*What is needed*
Rewrite the entries below, replacing "elevation (m)" with "altitude (m)" everywhere and leaving everything else as it is. Omit the pictures from your version.

--- start of Data rows ---

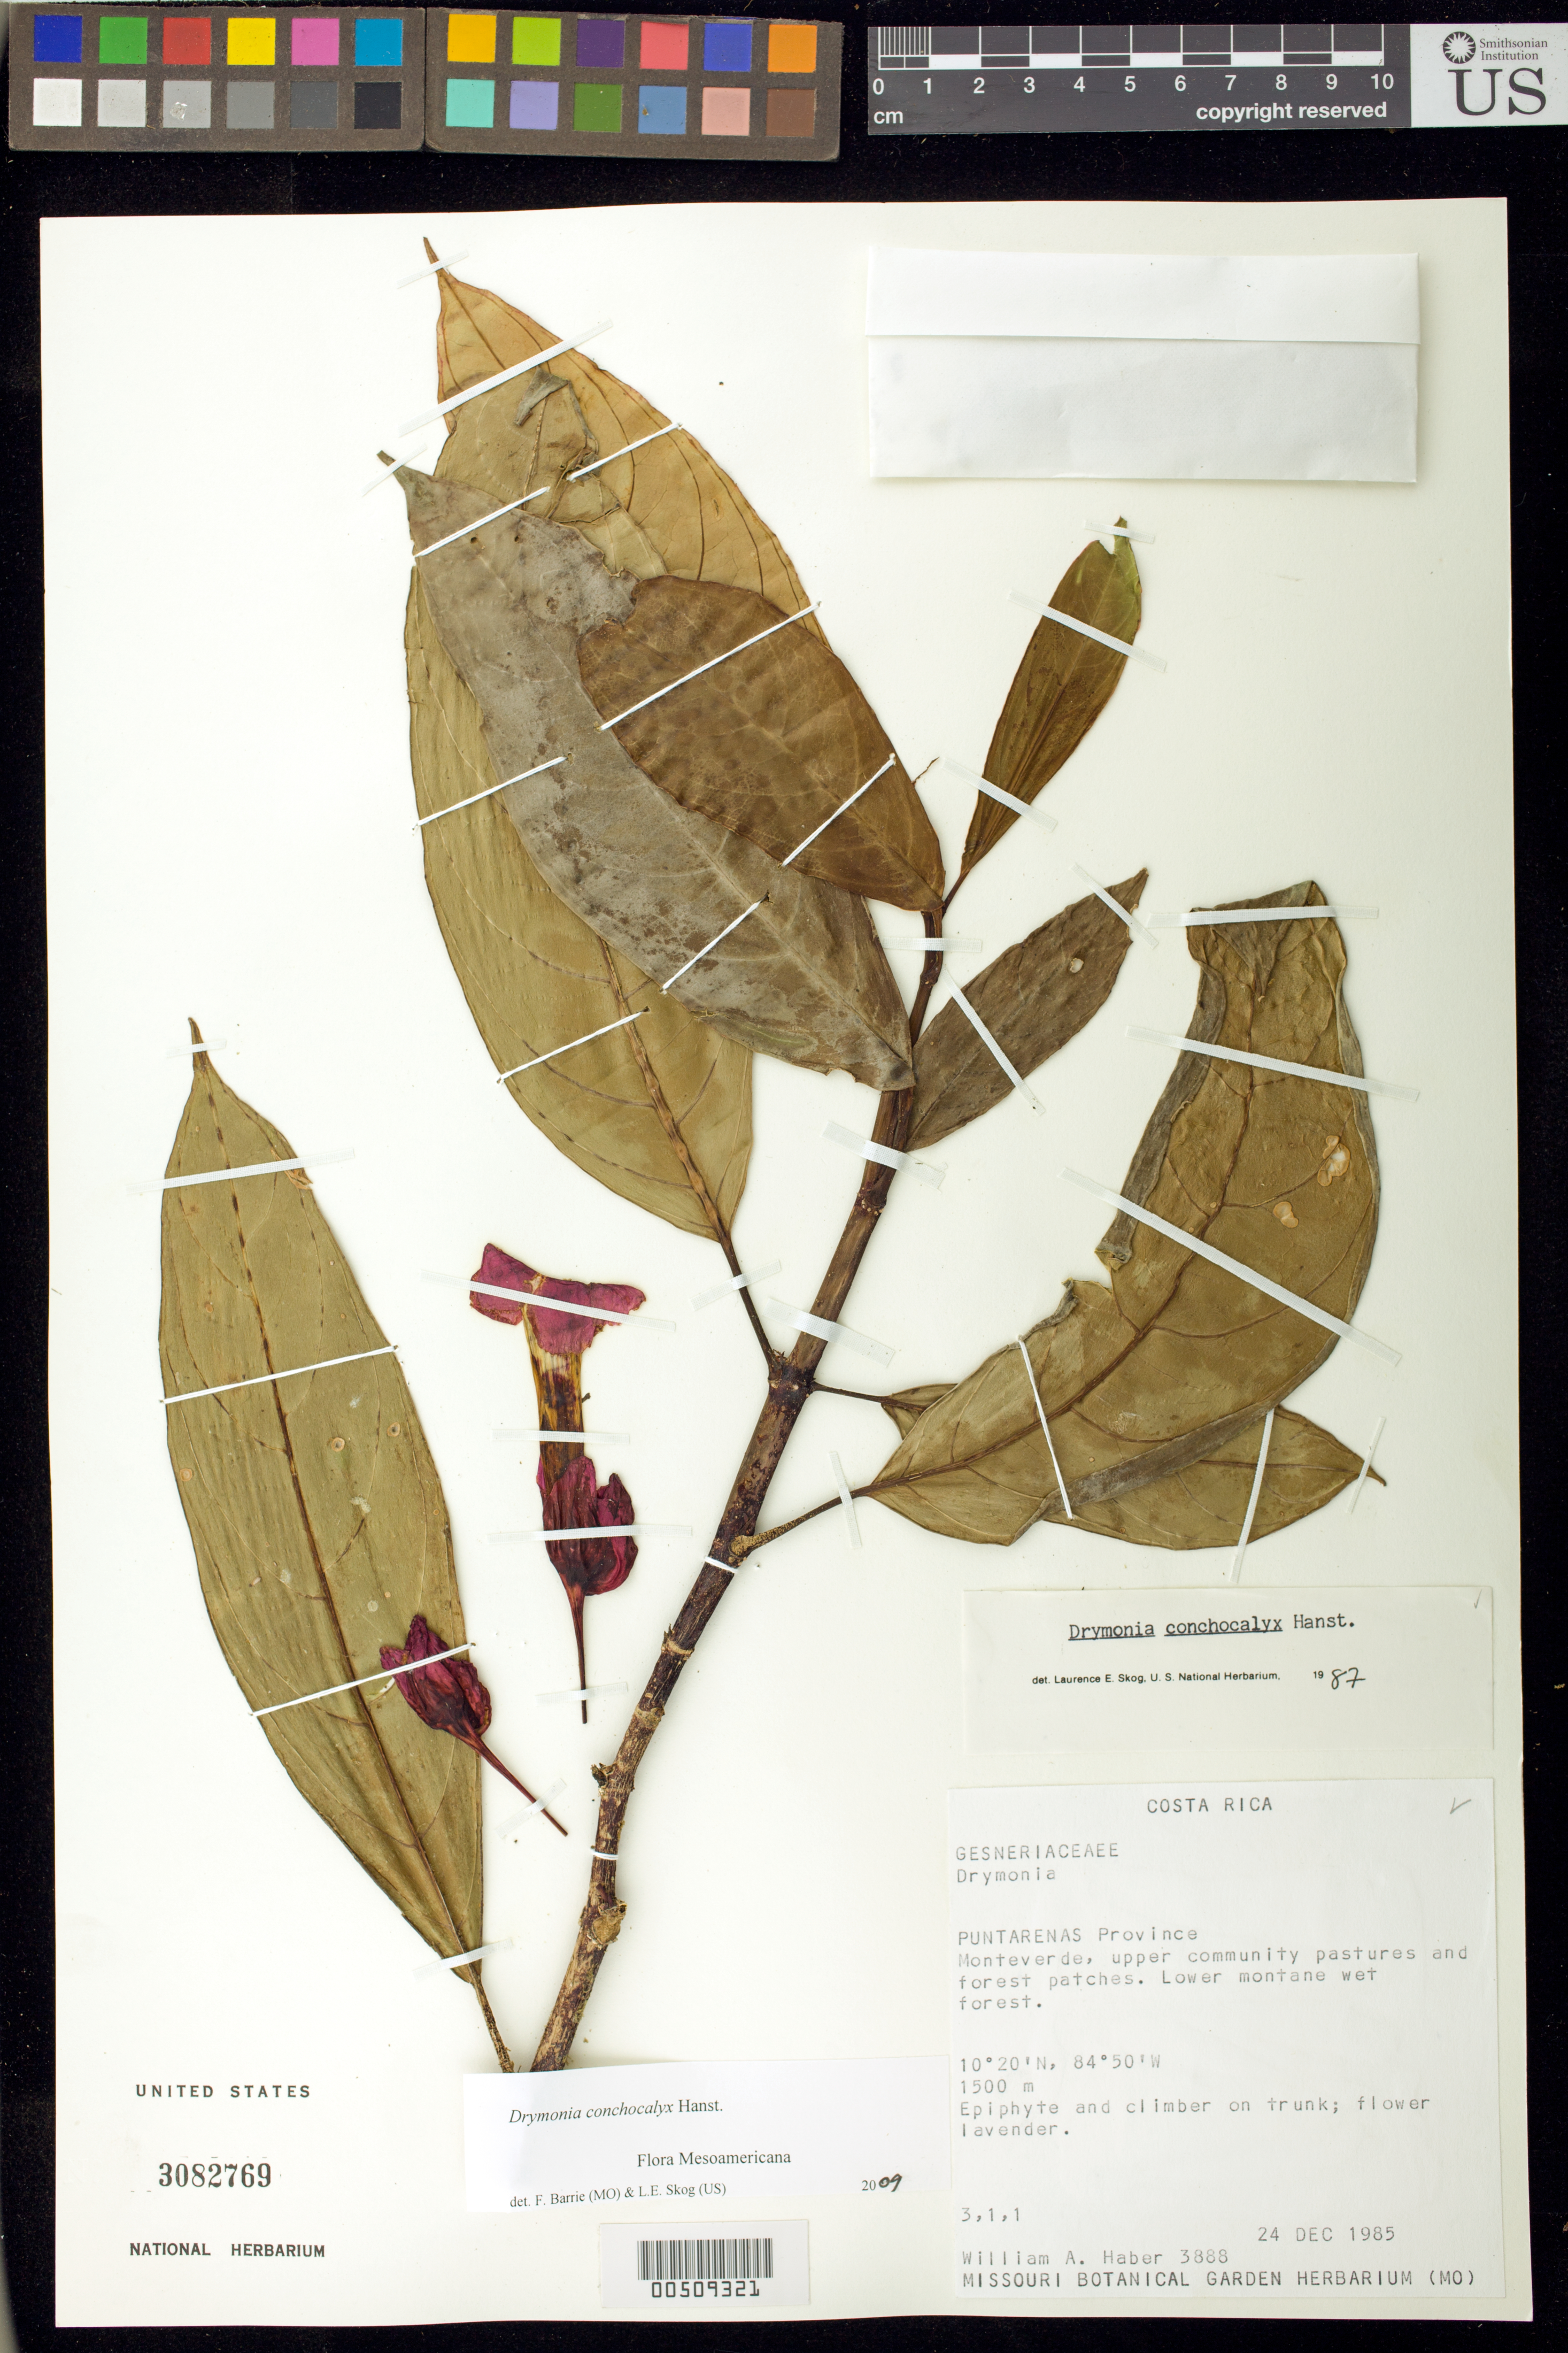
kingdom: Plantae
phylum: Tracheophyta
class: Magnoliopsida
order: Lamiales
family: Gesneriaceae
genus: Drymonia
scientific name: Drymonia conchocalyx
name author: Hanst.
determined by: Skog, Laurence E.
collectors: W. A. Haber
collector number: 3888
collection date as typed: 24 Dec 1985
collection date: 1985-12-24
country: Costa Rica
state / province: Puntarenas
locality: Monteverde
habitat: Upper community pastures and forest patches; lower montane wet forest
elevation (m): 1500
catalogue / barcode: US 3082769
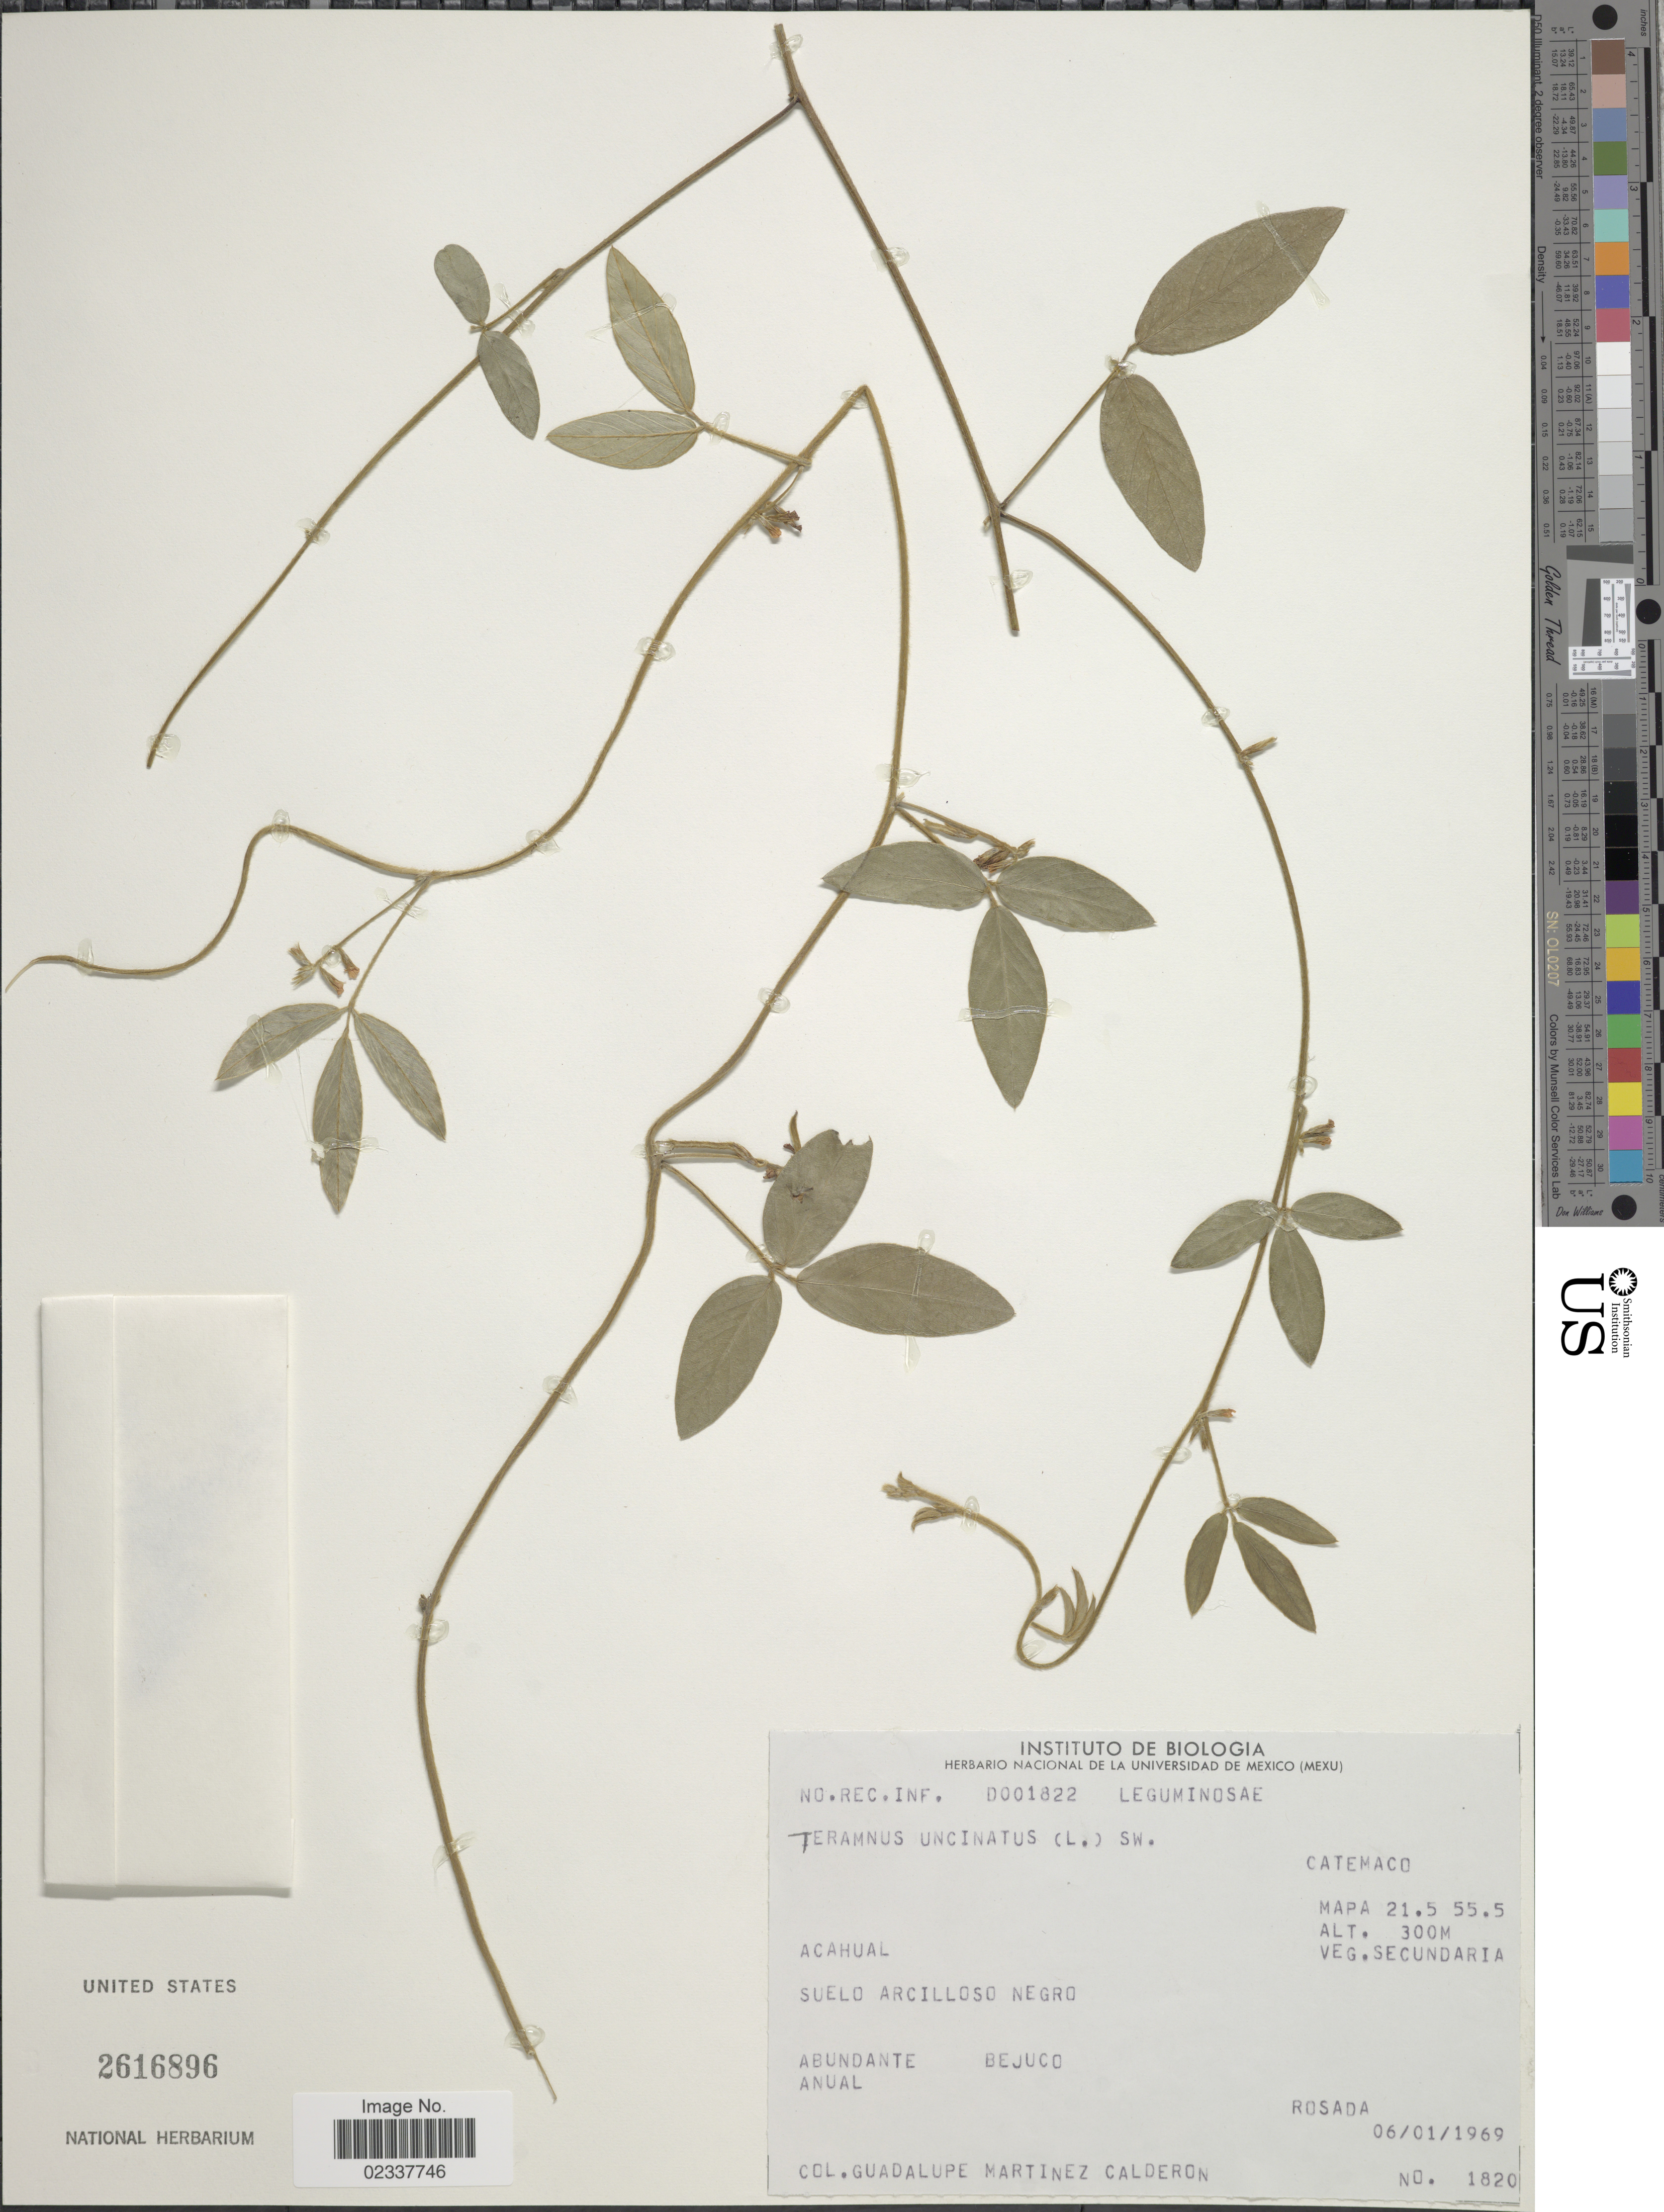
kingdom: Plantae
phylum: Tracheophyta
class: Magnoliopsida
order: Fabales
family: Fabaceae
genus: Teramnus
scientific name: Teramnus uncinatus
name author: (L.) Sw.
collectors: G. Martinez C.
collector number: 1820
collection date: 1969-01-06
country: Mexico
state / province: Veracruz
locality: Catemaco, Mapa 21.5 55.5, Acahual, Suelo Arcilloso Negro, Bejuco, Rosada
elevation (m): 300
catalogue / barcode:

--- end of Data rows ---

*Finished exercise*
kingdom: Plantae
phylum: Tracheophyta
class: Magnoliopsida
order: Lamiales
family: Gesneriaceae
genus: Drymonia
scientific name: Drymonia conchocalyx
name author: Hanst.
determined by: Skog, Laurence E.
collectors: W. A. Haber
collector number: 3888
collection date as typed: 24 Dec 1985
collection date: 1985-12-24
country: Costa Rica
state / province: Puntarenas
locality: Monteverde
habitat: Upper community pastures and forest patches; lower montane wet forest
altitude (m): 1500
catalogue / barcode: US 3082769
kingdom: Plantae
phylum: Tracheophyta
class: Magnoliopsida
order: Fabales
family: Fabaceae
genus: Teramnus
scientific name: Teramnus uncinatus
name author: (L.) Sw.
collectors: G. Martinez C.
collector number: 1820
collection date: 1969-01-06
country: Mexico
state / province: Veracruz
locality: Catemaco, Mapa 21.5 55.5, Acahual, Suelo Arcilloso Negro, Bejuco, Rosada
altitude (m): 300
catalogue / barcode:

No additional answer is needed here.